The Captive Maiden

Chapter



14





The guard who had been ordered to watch Gisela met him in the corridor as Valten was leaving his chamber.

“My Lord Hamlin.” The guard bowed swiftly.

“I wish to know how things stand after our first two days of the tournament. Walk with me.” Valten continued down the corridor toward the kitchen. He held his injured hand against his midsection.

“My lord, besides breaking up a few drunken brawls and capturing two pickpockets, we had no problems.”

“And what of the two people I asked you to keep a watch over?”

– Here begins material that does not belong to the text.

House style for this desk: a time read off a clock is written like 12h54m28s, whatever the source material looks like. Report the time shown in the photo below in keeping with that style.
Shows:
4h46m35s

“My lord, our Queen of Beauty and Love remained safe, and no one attempted to bother her all day.”

“Where is she now?” A fresh breath seemed to enter his lungs at the thought of seeing her right away. Perhaps even now she was in the kitchen with his sisters, eating breakfast.

“She went home with her family after the tournament yesterday.”

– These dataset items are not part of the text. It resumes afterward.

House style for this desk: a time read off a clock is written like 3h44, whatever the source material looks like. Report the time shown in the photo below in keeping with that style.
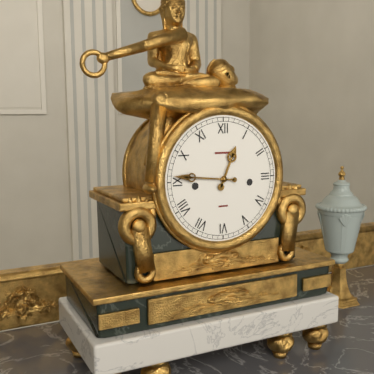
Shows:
12h46
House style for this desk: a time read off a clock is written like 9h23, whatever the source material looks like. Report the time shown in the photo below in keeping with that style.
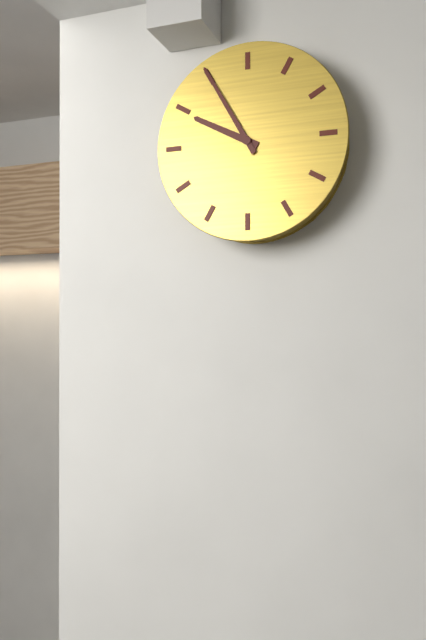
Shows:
9h55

Valten stopped in midstride and faced the guard. “What do you mean? I thought she was spending the night with Margaretha.”

“No, my lord. I didn’t know of any such arrangement. A woman and her two daughters approached her and said she was coming home with them. Lady Margaretha told me they were her family.”

“Who was the woman?”

“Lady Margaretha said she was the girl’s stepmother, Evfemia Mueller. I was careful to ask the name.”

It must have been the woman who treated Gisela so badly in the Marktplatz on the day they’d first met. He supposed she was safe enough with her family, even if they mistreated her, but it annoyed him. He wanted her here, where his guards could watch over her.

“What about Ruexner? Where is he?”

“He left town last night, my lord, immediately after your battle — he and his men.”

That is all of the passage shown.